For individuals the state therefore acts as the guarantor of last resort. The state has to then be organised in such a way that it protects you from harm and exploitation. It is the role of the state to protects your individual identity, freedom of expression, and economic independence, ensuring that you have unfettered access, both individually and collectively to the means of managing your identity, to managing your voice and sense of civic participation, and ensuring that a working life is sustainable and fulfilling.
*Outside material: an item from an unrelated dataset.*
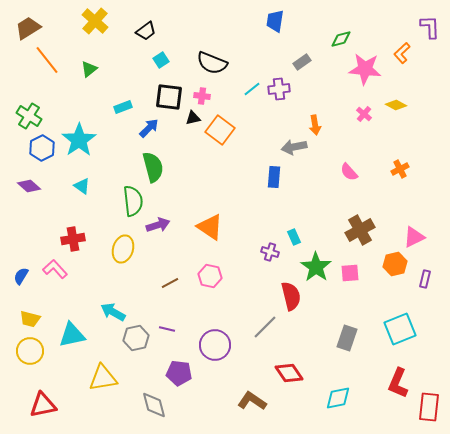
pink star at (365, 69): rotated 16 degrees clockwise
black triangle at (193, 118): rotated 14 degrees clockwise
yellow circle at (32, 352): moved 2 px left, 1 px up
The state has a duty to protect you from pollution, and to protect you from bad-faith commercial relationships.

This then interconnects with the security of the community, as none of the rights of the individual can be maintained without also ensuring that there are strong, positive, nurturing and open social relationships that foster positive and supportive reciprocation between people who are acting in the interest of all, not just themselves. Community, however, has to be recognised as a dynamic and active set of relationships, in which responsibility, duty and obligation towards the weakest and most vulnerable members of our communities, is the primary indicators of how and in what way people interact. Those who pollute, or who are anti-social, have to be identified and restrained from acting negatively. Those who act in a pro-social manner should gain more freedom and a greater say in the decision-making that determines the well-being of their communities.

Those who hoard or gain by speculation and gambling must be de-prioritised, whereas those who invest and plan sustainably for the future collective well-being of communities must be prioritised. This means embedding a multi-levelled and interlinked model of community, in which social actors and individuals are held accountable for their actions on a local and interpersonal level, on a neighbourhood or regional level, on a national and international level, and on a global level. Our actions as individuals have consequences now, but they also have consequences for generations to come, and so we need a political discussion that can anticipate these multiple levels. Look at the concept of bildung, and it’s interrelated layers of community.

This then defines the need for security of the nation. In a globalising world national security still plays a role in managing how we get on together as a species. The complexity of these transnational relationships are not getting easier. They will become more complex and more difficult to map, especially as corporations now operate on the global stage and become even more powerful than nation states. Transnational cooperation, therefore, is going to be more essential than ever. The question is, which model of international engagement offers more security? A buccaneering sense of exceptional independence, or a rules-based collaboration grounded in practical reality? Regardless of the fact that the UK has left the EU, the questions of international cooperation and security have not gone away, but we have made them harder to sort out. Our food supply is now much more difficult to protect. Our access to medicines and technology has becomes much harder to secure. We can pay an inflated price on the free market for these things, but this will bring only pauperisation and poverty at home, as we have to make choices about what we can afford.

Our international security objectives will have to be trimmed, and our role in the world will be modified accordingly. Perhaps this is not before time.

In asking what brings security and certainty, we have the opportunity to address deep-rooted challenges from a progressive and inclusive set of values, rather than from the divisive and judgemental values that sit at the heart of this government’s ideology. It is a choice, either we advocate for security through solidarity, or we get ready to deal with the insecurity that comes from division and incompetence.